GANNETT's successive mergers and and acquisitions have left the Wall Street Oligarchy of Cosmic Blunderers in charge of much of the news business in America.  

This is a sham and a shame.

Once-great newspapers like the Tennessean, and once-local newspapers like the Record have been turned into boring fungible mucked up messes. 

The amount of news, even on their websites, has been greatly reduced. 

Gary Hart said, "You won't get the government off your backs unless you get your hands out of its pockets."

The Senate is considering House-passed legislation in the reconciliation bill, which would help encourage local journalism with tax credits for newspaper advertisers and subscribers, and newspapers, too,

The bill is called the "Local Journalism Sustainability Act."

One provision would give newspapers a refundable tax credit of $25,000 for every local journalist they employ.  The credit would not apply to large newspapers like The New York Times, but somehow would apply to debt-ridden GANNETT and its mediocre properties. .

Does oligopolistic GANNETT -- owner of 250 daily newspapers and 300 weekly newspapers -- expect federal income tax credits for "local journalism," as is currently pending before Congress?  

If so, you're going to have to show me: Cui bono?  (Who benefits?). 

Or as Gary Hart would ask his staff to ask, "Is the legislation based on need, or greed?"

Should the legislation require divestiture of oligopolistic GANNETT newspaper properties like the two dozen properties in Florida, in order to restore competition, coverage and competence? GANNETT should be sued for antitrust violations?

• **LISTING**
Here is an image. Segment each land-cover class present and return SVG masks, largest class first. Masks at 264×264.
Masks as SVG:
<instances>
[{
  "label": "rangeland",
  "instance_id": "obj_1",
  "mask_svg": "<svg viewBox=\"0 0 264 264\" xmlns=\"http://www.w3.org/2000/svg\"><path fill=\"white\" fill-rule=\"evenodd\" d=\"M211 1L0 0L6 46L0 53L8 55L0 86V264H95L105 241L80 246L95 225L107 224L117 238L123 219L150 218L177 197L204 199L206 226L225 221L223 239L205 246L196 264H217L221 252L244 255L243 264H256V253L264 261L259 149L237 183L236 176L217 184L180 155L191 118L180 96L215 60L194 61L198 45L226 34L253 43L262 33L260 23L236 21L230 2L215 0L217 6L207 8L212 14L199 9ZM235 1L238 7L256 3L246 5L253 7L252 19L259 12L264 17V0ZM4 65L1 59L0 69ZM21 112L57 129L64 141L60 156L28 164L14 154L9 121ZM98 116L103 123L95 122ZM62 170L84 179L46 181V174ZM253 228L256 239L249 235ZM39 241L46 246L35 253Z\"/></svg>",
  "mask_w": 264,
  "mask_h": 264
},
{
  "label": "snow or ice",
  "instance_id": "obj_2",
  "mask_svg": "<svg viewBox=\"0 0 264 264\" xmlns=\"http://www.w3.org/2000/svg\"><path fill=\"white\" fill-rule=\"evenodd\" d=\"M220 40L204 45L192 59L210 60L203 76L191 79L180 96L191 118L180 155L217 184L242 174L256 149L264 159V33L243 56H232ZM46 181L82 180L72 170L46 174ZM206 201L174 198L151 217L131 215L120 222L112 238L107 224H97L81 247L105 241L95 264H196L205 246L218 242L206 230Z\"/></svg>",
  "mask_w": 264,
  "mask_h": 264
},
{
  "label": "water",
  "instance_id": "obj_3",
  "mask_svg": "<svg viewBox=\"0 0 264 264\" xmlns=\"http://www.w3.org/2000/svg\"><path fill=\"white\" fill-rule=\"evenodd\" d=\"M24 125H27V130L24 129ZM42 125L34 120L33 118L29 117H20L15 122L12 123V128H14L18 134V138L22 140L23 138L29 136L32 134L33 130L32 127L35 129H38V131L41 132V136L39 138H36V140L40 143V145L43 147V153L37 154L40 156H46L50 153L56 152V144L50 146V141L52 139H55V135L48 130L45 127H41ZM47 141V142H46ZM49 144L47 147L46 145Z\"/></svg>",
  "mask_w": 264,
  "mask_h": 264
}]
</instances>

• **AIM A**
Name every newspaper that the opinion piece on Gannett mentions by title.
• **AIM B**
Summarize the opinion piece on Gannett in two sentences.
• **AIM C**
Resume the opinion piece on Gannett after its final sentence.
The entries are separate material and have no connection to the piece on Gannett.

• **OUTPUT A**
The Tennessean, the Record, and The New York Times.

• **OUTPUT B**
The piece argues that Gannett's mergers and acquisitions have put Wall Street in charge of much of America's news business, turning once-great and once-local newspapers into dull messes with far less news. It questions whether the debt-ridden Gannett, which owns 250 daily and 300 weekly newspapers, should benefit from the Local Journalism Sustainability Act's $25,000 refundable tax credit per local journalist, and it asks whether the legislation should require Gannett to divest properties or whether Gannett should face antitrust suits.

• **OUTPUT C**
You tell me.

The Berkshire Eagle is now a locally-owned newspaper again, purchased by a group of local investors. When locals control their newspapers, local issues get covered.  It's that simple.  

The Tampa Bay Times is now run by a non-profit.  That's a neat idea.

When our Appalachian Observer investigated and publicized massive Oak Ridge nuclear weapons plant pollution, it was because the publisher and owner, County Commissioner Ernest F. Phillips, was a local whose family had been in East Tennessee for some seven generations.   We cared about our county.

Chain Gang Journalism newspapers were not going to cover the issue.  

Only after the AO got the mercury pollution declassified, and only after my environmental and nuclear whistleblower clients organized, did GANNETT's Tennessean newspaper investigate the ripple of sickness and death flowing from those "dark Satanic mills," as poet William Blake would have called them. On that occasion, GANNETT earned a Pulitzer, but never got it, screwed, blued and tattoed by the Columbia University School of Journalism Pulitzer Prize Committee (after the Oak Ridge Oligarchy of Atomic Blunderers bragged of exercising their influence and affluence, through Lockheed Martin and other criminaloid corporate polluters and retaliators).

We here in St. Augustine demand a local newspaper that will cover local issues without fear or favor. If GANNETT won't do it, please sell the Record to locals who love our town.

We once had a local newspaper here.  May we have it back, please?

During the Civil War, President Abraham Lincoln -- dealing with maladroit Civil War General George McClellan, a/k/a "Little Napoleon" -- once said, "If General McClellan does not want to use the Army, I would like to borrow it for a time."




Thank you.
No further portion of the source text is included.